American diplomat (1784–1859)

Robert Walsh, Jr. (1784 – February 7, 1859) was an American publicist and diplomat.

==Education and Europe==
Robert Walsh was born in Baltimore, Maryland in 1784.

He was one of the first students to enter Georgetown College. He graduated in 1801 and began his law course. During a two-year tour of Europe, he contributed several articles on the institutions and laws of the United States to the Paris and London papers.

==Bar and literature==
Returning to the United States in 1808, he was admitted to the bar. In 1811 he established at Philadelphia the American Review of History and Politics, the first American quarterly review. Thereafter, he devoted himself entirely to literature.
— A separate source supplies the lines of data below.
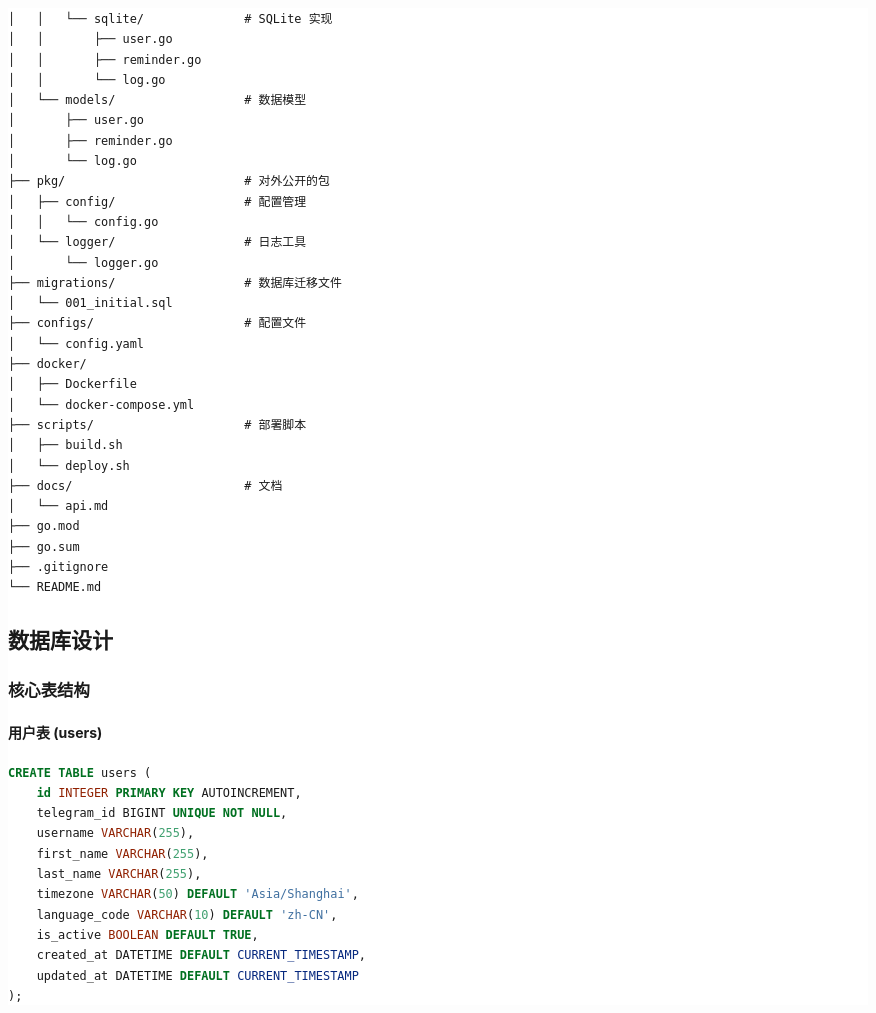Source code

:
 ```
│   │   └── sqlite/              # SQLite 实现
│   │       ├── user.go
│   │       ├── reminder.go
│   │       └── log.go
│   └── models/                  # 数据模型
│       ├── user.go
│       ├── reminder.go
│       └── log.go
├── pkg/                         # 对外公开的包
│   ├── config/                  # 配置管理
│   │   └── config.go
│   └── logger/                  # 日志工具
│       └── logger.go
├── migrations/                  # 数据库迁移文件
│   └── 001_initial.sql
├── configs/                     # 配置文件
│   └── config.yaml
├── docker/
│   ├── Dockerfile
│   └── docker-compose.yml
├── scripts/                     # 部署脚本
│   ├── build.sh
│   └── deploy.sh
├── docs/                        # 文档
│   └── api.md
├── go.mod
├── go.sum
├── .gitignore
└── README.md
```

## 数据库设计

### 核心表结构

#### 用户表 (users)
```sql
CREATE TABLE users (
    id INTEGER PRIMARY KEY AUTOINCREMENT,
    telegram_id BIGINT UNIQUE NOT NULL,
    username VARCHAR(255),
    first_name VARCHAR(255),
    last_name VARCHAR(255),
    timezone VARCHAR(50) DEFAULT 'Asia/Shanghai',
    language_code VARCHAR(10) DEFAULT 'zh-CN',
    is_active BOOLEAN DEFAULT TRUE,
    created_at DATETIME DEFAULT CURRENT_TIMESTAMP,
    updated_at DATETIME DEFAULT CURRENT_TIMESTAMP
);
```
==Reacting to the U.S. in the European press and his publications==
His "An Appeal from the Judgments of Great Britain respecting the United States of America" (1819) was an important contribution to the political literature of the era. In the "Appeal," Walsh defended the United States from British critics who denounced the continuation and expansion of slavery in the United States. In formulating his response to British critics, Walsh relied on information gather from former president James Madison. In his letters to Walsh, Madison denounced slavery, overplayed Southern whites' efforts to rein in slavery's growth, and downplayed Southern whites' actions that led to slavery's rapid growth and expansion in the South. Like many other Southern whites, Walsh blamed Great Britain for establishing slavery in the United States. But the Missouri Crisis dramatically changed Walsh's opinions on slavery in the United States and Southern white slaveholders. Later that year, Walsh published his widely read pamphlet "Free Remarks on the Spirit of the Federal Constitution, the Practice of the Federal Government, and the Obligations of the Union, Respecting the Exclusion of Slavery from the Territories and New States" (Philadelphia, 1819). In "Free Remarks," Walsh called for a complete prohibition on slavery's expansion in the United States, expecting that such an action would force Southern states to begin adopting gradual abolition policies. In 1821 he founded the Philadelphia National Gazette, a newspaper run by William Henry Fry that was devoted to politics, science, letters, and the fine arts. Walsh edited the Gazette until 1836.

==Reactions to his book Didactics==
Lord Jeffrey said of his Letters on the Genius and Disposition of the French Government: "We must learn to love the Americans when they send us such books as this" (Edinburgh Review, 1853, 799). He published two volumes of essays, entitled Didactics, in 1836.

==Diplomatic work==
For health reasons, Walsh moved to Paris in 1837. His house was the popular rendezvous of the learned and distinguished men of France. From 1844 to 1851 he was Consul General of the United States in Paris. Walsh remained in Paris until his death. At his death a writer declared him to be "the literary and intrinsical link between Jefferson, Madison and Hamilton and the men of the present day" (1859).